Иван Демьянович метнулся вперед, миновал окно, рванул на себя белую фанерную дверь, ведущую в дежурку. В горло ему уставилось дуло табельного пистолета, черное, как грачиный глаз. Где-то далеко-далеко, на том конце света, за дулом нервически морщилось растерянное лицо молодого милиционера.
– Стре!..
Но снова нажать на спусковой крючок молодой не успел. Замешкался на мгновение, засмотрелся на то, что поднималось всплывшим ночным кошмаром на плечах у вошедшего. Острие меча вонзилось милиционеру в солнечное сплетение, пробив форменную куртку, и прошило туловище насквозь. Парень подался назад, увлекая следом Ивана Демьяновича, застонал сквозь стиснутые зубы, задергался, пытаясь оттолкнуться от жадной стали.
Сбоку, от заваленного бумагами стола, к ним кинулся второй, крепко сбитый прапор, замахиваясь резиновой дубинкой. Чугай отступил, двумя руками дернул на себя меч, разрывая куртку молодого, вязаный свитер, футболку и брюшину, выпуская наружу влажные мягкие внутренности.
Освобожденный клинок метнулся навстречу дубинке, рассек ее пополам.
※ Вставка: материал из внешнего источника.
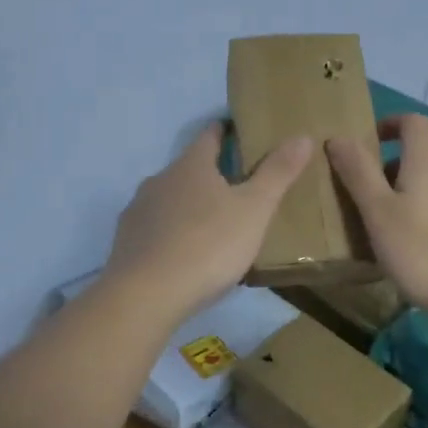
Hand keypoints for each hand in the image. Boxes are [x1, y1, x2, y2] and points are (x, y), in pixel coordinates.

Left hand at [104, 124, 313, 322]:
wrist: (146, 295)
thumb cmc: (207, 245)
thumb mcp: (254, 210)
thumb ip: (277, 173)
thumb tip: (301, 136)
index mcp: (191, 165)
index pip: (210, 135)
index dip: (226, 131)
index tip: (241, 134)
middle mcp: (160, 179)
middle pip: (188, 168)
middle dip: (210, 174)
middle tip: (238, 188)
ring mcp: (138, 210)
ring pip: (169, 198)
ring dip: (189, 205)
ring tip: (213, 224)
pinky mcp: (126, 240)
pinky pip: (155, 227)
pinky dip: (171, 232)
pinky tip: (184, 253)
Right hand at [326, 114, 427, 318]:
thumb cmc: (425, 251)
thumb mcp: (379, 212)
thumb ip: (358, 173)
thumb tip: (338, 136)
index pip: (414, 123)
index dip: (390, 123)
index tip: (367, 142)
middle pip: (419, 158)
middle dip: (389, 172)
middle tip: (363, 199)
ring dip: (406, 198)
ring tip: (384, 230)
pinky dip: (424, 220)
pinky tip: (413, 252)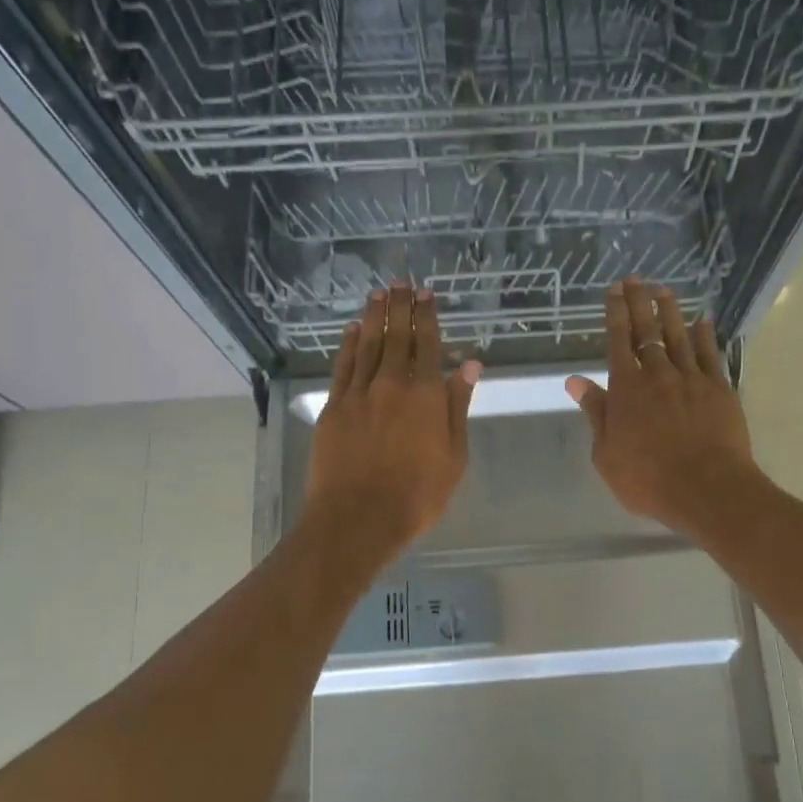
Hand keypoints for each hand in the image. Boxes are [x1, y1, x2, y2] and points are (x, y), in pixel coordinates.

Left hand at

Пока молодой хватал побелевшими губами воздух и оседал в стремительно растущую лужу крови, бледнея и не веря в собственную смерть, его обезоруженный товарищ пятился назад, выставив перед собой пустые ладони:
– Подожди… Немного подожди… Ты ошибся, бывает. Со всеми случается, но ведь это же не повод…
– Где Лярва? – спросил Иван Демьянович.
– Кто?
– Баба где? Беременная!
– А… здесь, да. У нас. Тут, сам понимаешь… Условия, врачи…
Где-то неподалеку в каменных кишках здания послышались топот, скрежет металла, раздалось несколько отрывистых неразборчивых команд, и тут же все стихло.
– Где Лярва, сука?! – повторил Иван Демьянович.
– Так ведь говорю же, здесь, – криво усмехнулся прапор. – Не горячись. Баба ж рожает. Подумай – ну куда ей сейчас такой стресс, подожди немного. Да? Усек?